- Extrait des données:
□ □ □ □ □

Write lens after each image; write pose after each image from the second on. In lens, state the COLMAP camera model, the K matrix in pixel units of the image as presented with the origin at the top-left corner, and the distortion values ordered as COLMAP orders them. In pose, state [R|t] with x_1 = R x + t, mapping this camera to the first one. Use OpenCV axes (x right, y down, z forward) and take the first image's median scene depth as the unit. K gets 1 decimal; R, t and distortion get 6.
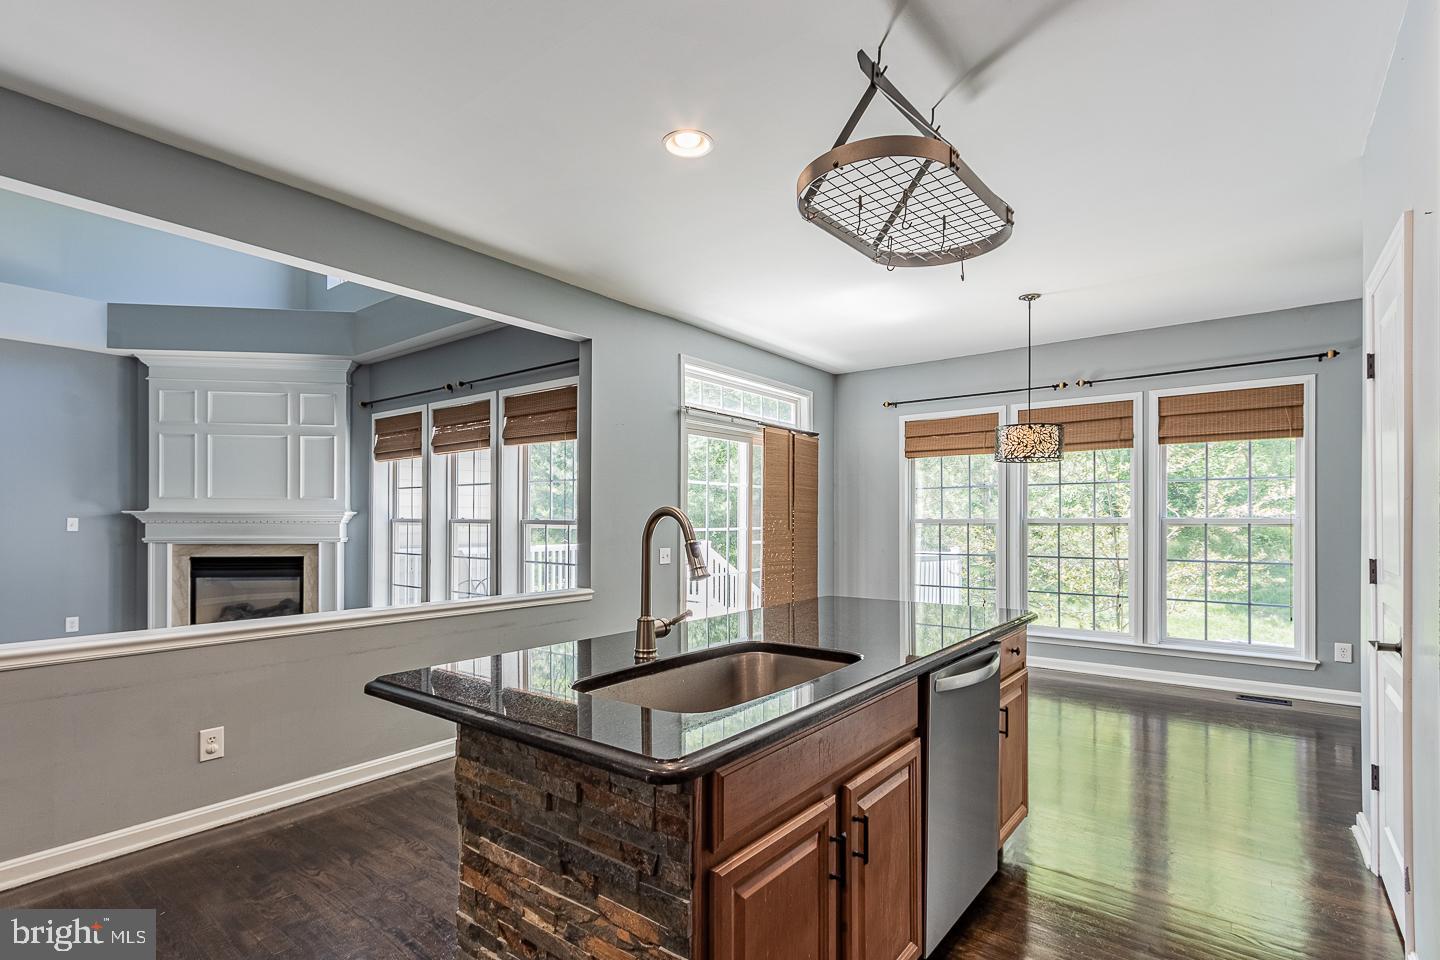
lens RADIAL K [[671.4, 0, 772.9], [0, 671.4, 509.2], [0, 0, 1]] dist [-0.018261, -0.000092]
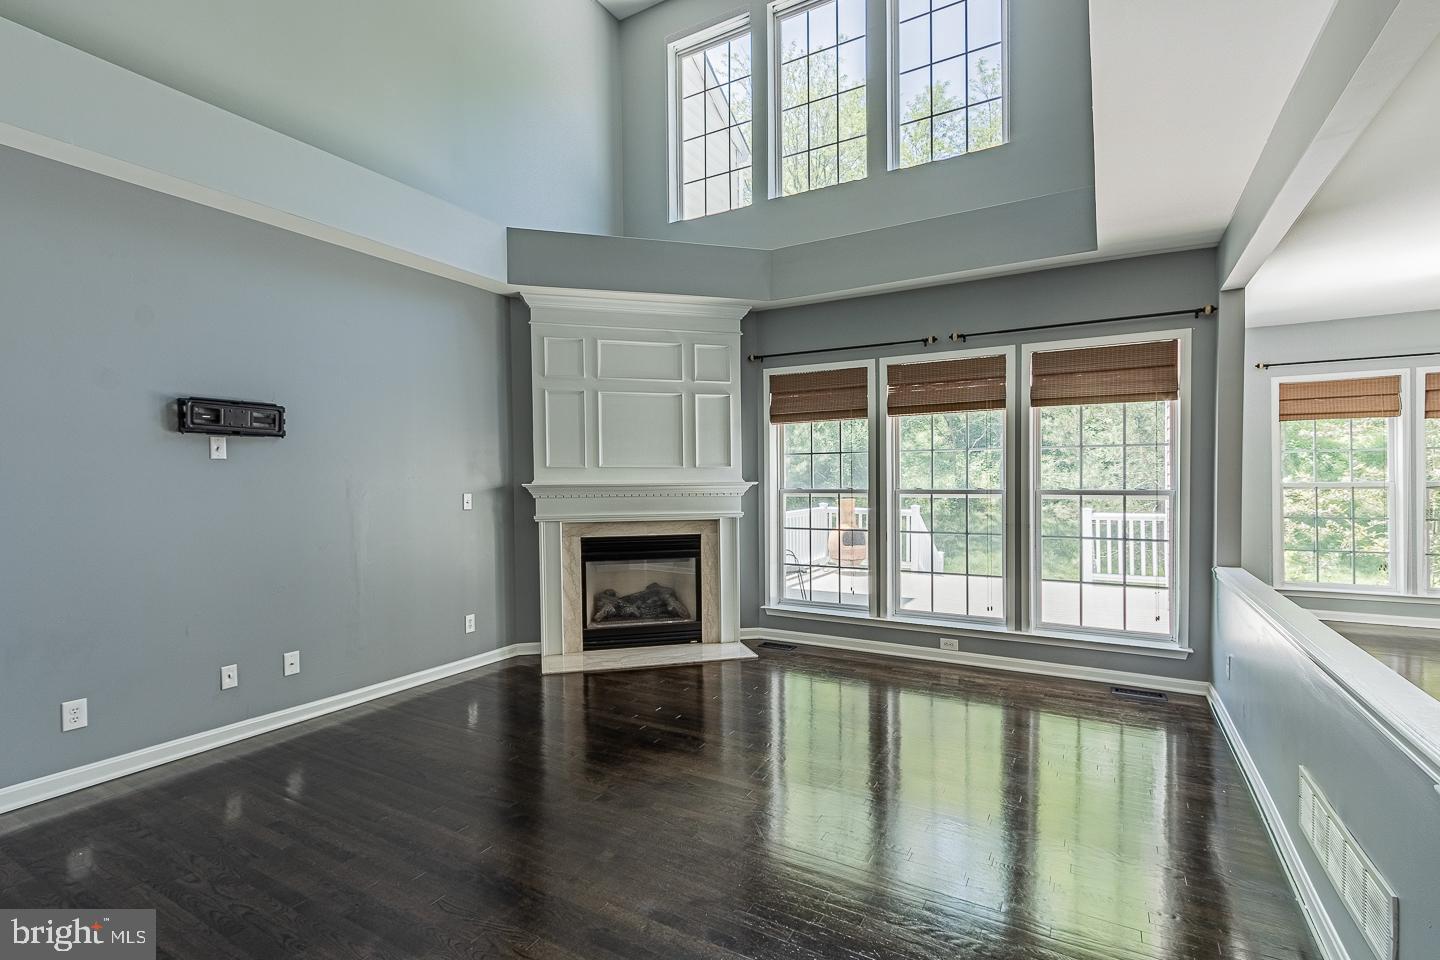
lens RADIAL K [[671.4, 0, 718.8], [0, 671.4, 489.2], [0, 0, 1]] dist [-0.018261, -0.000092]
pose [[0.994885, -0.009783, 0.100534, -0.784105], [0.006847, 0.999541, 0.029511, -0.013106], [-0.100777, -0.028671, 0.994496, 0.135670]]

□ □ □ □ □

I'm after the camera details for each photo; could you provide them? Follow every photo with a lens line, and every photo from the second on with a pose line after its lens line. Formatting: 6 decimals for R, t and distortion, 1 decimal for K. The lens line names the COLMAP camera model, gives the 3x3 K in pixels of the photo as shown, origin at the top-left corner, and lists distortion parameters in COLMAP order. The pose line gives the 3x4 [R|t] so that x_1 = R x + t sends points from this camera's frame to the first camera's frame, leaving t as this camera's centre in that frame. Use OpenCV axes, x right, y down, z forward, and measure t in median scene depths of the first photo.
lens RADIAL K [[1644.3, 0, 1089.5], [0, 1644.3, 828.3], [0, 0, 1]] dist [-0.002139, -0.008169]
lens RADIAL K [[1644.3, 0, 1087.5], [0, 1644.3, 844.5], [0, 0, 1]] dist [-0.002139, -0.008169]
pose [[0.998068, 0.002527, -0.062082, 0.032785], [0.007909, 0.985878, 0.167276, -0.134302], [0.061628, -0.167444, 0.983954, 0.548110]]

□ □ □ □ □

- Consigne: Recopiez à l'identique les lignes des enregistrements ci-dessus, en commençant par celle qui contient "Write lens after" et en vous arrêtant après celle qui contient "-0.028671, 0.994496, 0.135670]]". Laissez les images de côté dans votre réponse.

- Corrigé:
Write lens after each image; write pose after each image from the second on. In lens, state the COLMAP camera model, the K matrix in pixel units of the image as presented with the origin at the top-left corner, and the distortion values ordered as COLMAP orders them. In pose, state [R|t] with x_1 = R x + t, mapping this camera to the first one. Use OpenCV axes (x right, y down, z forward) and take the first image's median scene depth as the unit. K gets 1 decimal; R, t and distortion get 6.
lens RADIAL K [[671.4, 0, 772.9], [0, 671.4, 509.2], [0, 0, 1]] dist [-0.018261, -0.000092]
lens RADIAL K [[671.4, 0, 718.8], [0, 671.4, 489.2], [0, 0, 1]] dist [-0.018261, -0.000092]
pose [[0.994885, -0.009783, 0.100534, -0.784105], [0.006847, 0.999541, 0.029511, -0.013106], [-0.100777, -0.028671, 0.994496, 0.135670]]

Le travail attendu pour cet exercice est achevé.